DATA SECTION:
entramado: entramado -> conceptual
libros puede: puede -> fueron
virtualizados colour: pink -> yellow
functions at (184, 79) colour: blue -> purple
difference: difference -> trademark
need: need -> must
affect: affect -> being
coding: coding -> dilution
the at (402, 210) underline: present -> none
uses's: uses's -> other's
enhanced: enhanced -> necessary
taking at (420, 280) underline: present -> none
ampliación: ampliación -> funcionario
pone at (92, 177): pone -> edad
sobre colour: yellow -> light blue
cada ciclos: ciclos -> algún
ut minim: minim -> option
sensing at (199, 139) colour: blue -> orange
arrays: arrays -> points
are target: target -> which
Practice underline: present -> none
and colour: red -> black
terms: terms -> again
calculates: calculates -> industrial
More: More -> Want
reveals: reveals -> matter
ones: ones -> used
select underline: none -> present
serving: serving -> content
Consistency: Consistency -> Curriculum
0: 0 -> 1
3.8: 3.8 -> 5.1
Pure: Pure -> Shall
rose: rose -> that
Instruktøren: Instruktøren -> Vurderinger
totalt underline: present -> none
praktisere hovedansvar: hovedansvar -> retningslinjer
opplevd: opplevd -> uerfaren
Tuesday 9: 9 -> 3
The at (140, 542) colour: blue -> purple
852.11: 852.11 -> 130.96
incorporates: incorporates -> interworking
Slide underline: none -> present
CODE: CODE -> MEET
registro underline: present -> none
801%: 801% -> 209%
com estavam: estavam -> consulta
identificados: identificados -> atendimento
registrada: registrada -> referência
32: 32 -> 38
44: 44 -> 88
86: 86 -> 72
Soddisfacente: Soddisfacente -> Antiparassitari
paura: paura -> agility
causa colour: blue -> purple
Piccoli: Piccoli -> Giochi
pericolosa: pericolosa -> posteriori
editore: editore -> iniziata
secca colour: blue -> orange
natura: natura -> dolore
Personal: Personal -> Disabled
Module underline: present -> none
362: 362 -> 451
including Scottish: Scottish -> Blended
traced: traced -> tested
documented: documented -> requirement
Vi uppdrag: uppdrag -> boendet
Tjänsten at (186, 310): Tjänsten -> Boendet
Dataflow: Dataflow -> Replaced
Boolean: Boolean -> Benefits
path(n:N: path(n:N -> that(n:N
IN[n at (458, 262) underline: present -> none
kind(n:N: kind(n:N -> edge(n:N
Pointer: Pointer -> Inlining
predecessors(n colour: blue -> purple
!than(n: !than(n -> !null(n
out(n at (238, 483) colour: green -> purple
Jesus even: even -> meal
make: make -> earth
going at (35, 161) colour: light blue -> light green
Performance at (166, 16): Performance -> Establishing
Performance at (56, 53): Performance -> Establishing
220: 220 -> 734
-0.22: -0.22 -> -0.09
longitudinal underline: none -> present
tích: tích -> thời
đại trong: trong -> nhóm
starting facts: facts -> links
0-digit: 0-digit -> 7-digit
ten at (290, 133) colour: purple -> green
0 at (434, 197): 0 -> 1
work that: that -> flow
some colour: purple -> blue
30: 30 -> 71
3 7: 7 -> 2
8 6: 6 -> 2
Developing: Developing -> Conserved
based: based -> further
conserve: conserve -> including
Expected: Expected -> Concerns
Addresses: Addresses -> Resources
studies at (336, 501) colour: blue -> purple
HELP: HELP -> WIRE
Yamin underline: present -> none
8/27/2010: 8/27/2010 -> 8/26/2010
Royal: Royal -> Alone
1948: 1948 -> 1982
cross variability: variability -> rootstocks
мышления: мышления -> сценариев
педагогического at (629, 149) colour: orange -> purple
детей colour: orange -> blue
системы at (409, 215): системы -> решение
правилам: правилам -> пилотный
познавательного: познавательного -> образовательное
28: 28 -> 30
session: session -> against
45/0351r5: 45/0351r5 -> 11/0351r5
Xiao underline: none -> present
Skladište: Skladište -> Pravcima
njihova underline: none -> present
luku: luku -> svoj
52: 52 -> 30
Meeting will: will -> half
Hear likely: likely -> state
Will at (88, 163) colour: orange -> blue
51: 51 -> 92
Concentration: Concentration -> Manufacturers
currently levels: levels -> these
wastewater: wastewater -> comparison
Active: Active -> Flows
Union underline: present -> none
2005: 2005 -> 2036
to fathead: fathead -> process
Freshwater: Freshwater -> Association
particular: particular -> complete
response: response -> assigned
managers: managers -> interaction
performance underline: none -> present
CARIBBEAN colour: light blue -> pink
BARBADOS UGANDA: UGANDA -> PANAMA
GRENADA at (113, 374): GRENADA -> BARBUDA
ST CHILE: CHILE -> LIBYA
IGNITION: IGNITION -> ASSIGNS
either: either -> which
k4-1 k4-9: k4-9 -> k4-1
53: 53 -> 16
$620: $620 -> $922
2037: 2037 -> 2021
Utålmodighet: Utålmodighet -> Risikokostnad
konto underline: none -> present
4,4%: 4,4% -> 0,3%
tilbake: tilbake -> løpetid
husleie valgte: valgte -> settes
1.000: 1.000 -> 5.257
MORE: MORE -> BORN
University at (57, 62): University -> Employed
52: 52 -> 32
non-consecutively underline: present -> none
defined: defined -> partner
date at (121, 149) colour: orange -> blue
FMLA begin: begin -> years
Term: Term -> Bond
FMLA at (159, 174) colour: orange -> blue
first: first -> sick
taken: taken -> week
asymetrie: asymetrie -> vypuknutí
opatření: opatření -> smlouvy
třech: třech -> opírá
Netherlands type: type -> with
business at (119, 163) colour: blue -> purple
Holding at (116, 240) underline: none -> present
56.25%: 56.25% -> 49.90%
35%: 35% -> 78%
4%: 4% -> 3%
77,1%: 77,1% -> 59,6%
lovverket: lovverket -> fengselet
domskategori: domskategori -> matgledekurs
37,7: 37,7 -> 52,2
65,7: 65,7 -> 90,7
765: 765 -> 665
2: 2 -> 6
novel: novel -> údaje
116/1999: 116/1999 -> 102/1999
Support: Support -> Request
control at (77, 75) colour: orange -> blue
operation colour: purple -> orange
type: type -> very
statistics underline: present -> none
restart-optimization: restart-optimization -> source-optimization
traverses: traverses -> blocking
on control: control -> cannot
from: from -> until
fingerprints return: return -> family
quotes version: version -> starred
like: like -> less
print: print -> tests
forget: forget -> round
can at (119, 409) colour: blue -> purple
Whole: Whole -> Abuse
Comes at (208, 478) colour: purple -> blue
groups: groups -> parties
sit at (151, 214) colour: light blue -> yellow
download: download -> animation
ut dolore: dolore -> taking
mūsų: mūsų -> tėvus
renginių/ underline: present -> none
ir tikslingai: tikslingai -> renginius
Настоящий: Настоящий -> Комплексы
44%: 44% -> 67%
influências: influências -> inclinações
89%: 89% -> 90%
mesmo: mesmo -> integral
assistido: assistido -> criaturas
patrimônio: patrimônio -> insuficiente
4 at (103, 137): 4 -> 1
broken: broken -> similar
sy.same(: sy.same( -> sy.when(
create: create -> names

TO BE DONE:
Reproduce all of the rows above verbatim, keeping each one unchanged.

THE ANSWER:
entramado: entramado -> conceptual
libros puede: puede -> fueron
virtualizados colour: pink -> yellow
functions at (184, 79) colour: blue -> purple
difference: difference -> trademark
need: need -> must
affect: affect -> being
coding: coding -> dilution
the at (402, 210) underline: present -> none
uses's: uses's -> other's
enhanced: enhanced -> necessary
taking at (420, 280) underline: present -> none
ampliación: ampliación -> funcionario
pone at (92, 177): pone -> edad
sobre colour: yellow -> light blue
cada ciclos: ciclos -> algún
ut minim: minim -> option
sensing at (199, 139) colour: blue -> orange
arrays: arrays -> points
are target: target -> which
Practice underline: present -> none
and colour: red -> black
terms: terms -> again
calculates: calculates -> industrial
More: More -> Want
reveals: reveals -> matter
ones: ones -> used
select underline: none -> present
serving: serving -> content
Consistency: Consistency -> Curriculum
0: 0 -> 1
3.8: 3.8 -> 5.1
Pure: Pure -> Shall
rose: rose -> that
Instruktøren: Instruktøren -> Vurderinger
totalt underline: present -> none
praktisere hovedansvar: hovedansvar -> retningslinjer
opplevd: opplevd -> uerfaren
Tuesday 9: 9 -> 3
The at (140, 542) colour: blue -> purple
852.11: 852.11 -> 130.96
incorporates: incorporates -> interworking
Slide underline: none -> present
CODE: CODE -> MEET
registro underline: present -> none
801%: 801% -> 209%
com estavam: estavam -> consulta
identificados: identificados -> atendimento
registrada: registrada -> referência
32: 32 -> 38
44: 44 -> 88
86: 86 -> 72
Soddisfacente: Soddisfacente -> Antiparassitari
paura: paura -> agility
causa colour: blue -> purple
Piccoli: Piccoli -> Giochi
pericolosa: pericolosa -> posteriori
editore: editore -> iniziata
secca colour: blue -> orange
natura: natura -> dolore
Personal: Personal -> Disabled
Module underline: present -> none
362: 362 -> 451
including Scottish: Scottish -> Blended
traced: traced -> tested
documented: documented -> requirement
Vi uppdrag: uppdrag -> boendet
Tjänsten at (186, 310): Tjänsten -> Boendet
Dataflow: Dataflow -> Replaced
Boolean: Boolean -> Benefits
path(n:N: path(n:N -> that(n:N
IN[n at (458, 262) underline: present -> none
kind(n:N: kind(n:N -> edge(n:N
Pointer: Pointer -> Inlining
predecessors(n colour: blue -> purple
!than(n: !than(n -> !null(n
out(n at (238, 483) colour: green -> purple
Jesus even: even -> meal
make: make -> earth
going at (35, 161) colour: light blue -> light green
Performance at (166, 16): Performance -> Establishing
Performance at (56, 53): Performance -> Establishing
220: 220 -> 734
-0.22: -0.22 -> -0.09
longitudinal underline: none -> present
tích: tích -> thời
đại trong: trong -> nhóm
starting facts: facts -> links
0-digit: 0-digit -> 7-digit
ten at (290, 133) colour: purple -> green
0 at (434, 197): 0 -> 1
work that: that -> flow
some colour: purple -> blue
30: 30 -> 71
3 7: 7 -> 2
8 6: 6 -> 2
Developing: Developing -> Conserved
based: based -> further
conserve: conserve -> including
Expected: Expected -> Concerns
Addresses: Addresses -> Resources
studies at (336, 501) colour: blue -> purple
HELP: HELP -> WIRE
Yamin underline: present -> none
8/27/2010: 8/27/2010 -> 8/26/2010
Royal: Royal -> Alone
1948: 1948 -> 1982
cross variability: variability -> rootstocks
мышления: мышления -> сценариев
педагогического at (629, 149) colour: orange -> purple
детей colour: orange -> blue
системы at (409, 215): системы -> решение
правилам: правилам -> пилотный
познавательного: познавательного -> образовательное
28: 28 -> 30
session: session -> against
45/0351r5: 45/0351r5 -> 11/0351r5
Xiao underline: none -> present
Skladište: Skladište -> Pravcima
njihova underline: none -> present
luku: luku -> svoj
52: 52 -> 30
Meeting will: will -> half
Hear likely: likely -> state
Will at (88, 163) colour: orange -> blue
51: 51 -> 92
Concentration: Concentration -> Manufacturers
currently levels: levels -> these
wastewater: wastewater -> comparison
Active: Active -> Flows
Union underline: present -> none
2005: 2005 -> 2036
to fathead: fathead -> process
Freshwater: Freshwater -> Association
particular: particular -> complete
response: response -> assigned
managers: managers -> interaction
performance underline: none -> present
CARIBBEAN colour: light blue -> pink
BARBADOS UGANDA: UGANDA -> PANAMA
GRENADA at (113, 374): GRENADA -> BARBUDA
ST CHILE: CHILE -> LIBYA
IGNITION: IGNITION -> ASSIGNS
either: either -> which
k4-1 k4-9: k4-9 -> k4-1
53: 53 -> 16
$620: $620 -> $922
2037: 2037 -> 2021
Utålmodighet: Utålmodighet -> Risikokostnad
konto underline: none -> present
4,4%: 4,4% -> 0,3%
tilbake: tilbake -> løpetid
husleie valgte: valgte -> settes
1.000: 1.000 -> 5.257
MORE: MORE -> BORN
University at (57, 62): University -> Employed
52: 52 -> 32
non-consecutively underline: present -> none
defined: defined -> partner
date at (121, 149) colour: orange -> blue
FMLA begin: begin -> years
Term: Term -> Bond
FMLA at (159, 174) colour: orange -> blue
first: first -> sick
taken: taken -> week
asymetrie: asymetrie -> vypuknutí
opatření: opatření -> smlouvy
třech: třech -> opírá
Netherlands type: type -> with
business at (119, 163) colour: blue -> purple
Holding at (116, 240) underline: none -> present
56.25%: 56.25% -> 49.90%
35%: 35% -> 78%
4%: 4% -> 3%
77,1%: 77,1% -> 59,6%
lovverket: lovverket -> fengselet
domskategori: domskategori -> matgledekurs
37,7: 37,7 -> 52,2
65,7: 65,7 -> 90,7
765: 765 -> 665
2: 2 -> 6
novel: novel -> údaje
116/1999: 116/1999 -> 102/1999
Support: Support -> Request
control at (77, 75) colour: orange -> blue
operation colour: purple -> orange
type: type -> very
statistics underline: present -> none
restart-optimization: restart-optimization -> source-optimization
traverses: traverses -> blocking
on control: control -> cannot
from: from -> until
fingerprints return: return -> family
quotes version: version -> starred
like: like -> less
print: print -> tests
forget: forget -> round
can at (119, 409) colour: blue -> purple
Whole: Whole -> Abuse
Comes at (208, 478) colour: purple -> blue
groups: groups -> parties
sit at (151, 214) colour: light blue -> yellow
download: download -> animation
ut dolore: dolore -> taking
mūsų: mūsų -> tėvus
renginių/ underline: present -> none
ir tikslingai: tikslingai -> renginius
Настоящий: Настоящий -> Комплексы
44%: 44% -> 67%
influências: influências -> inclinações
89%: 89% -> 90%
mesmo: mesmo -> integral
assistido: assistido -> criaturas
patrimônio: patrimônio -> insuficiente
4 at (103, 137): 4 -> 1
broken: broken -> similar
sy.same(: sy.same( -> sy.when(
create: create -> names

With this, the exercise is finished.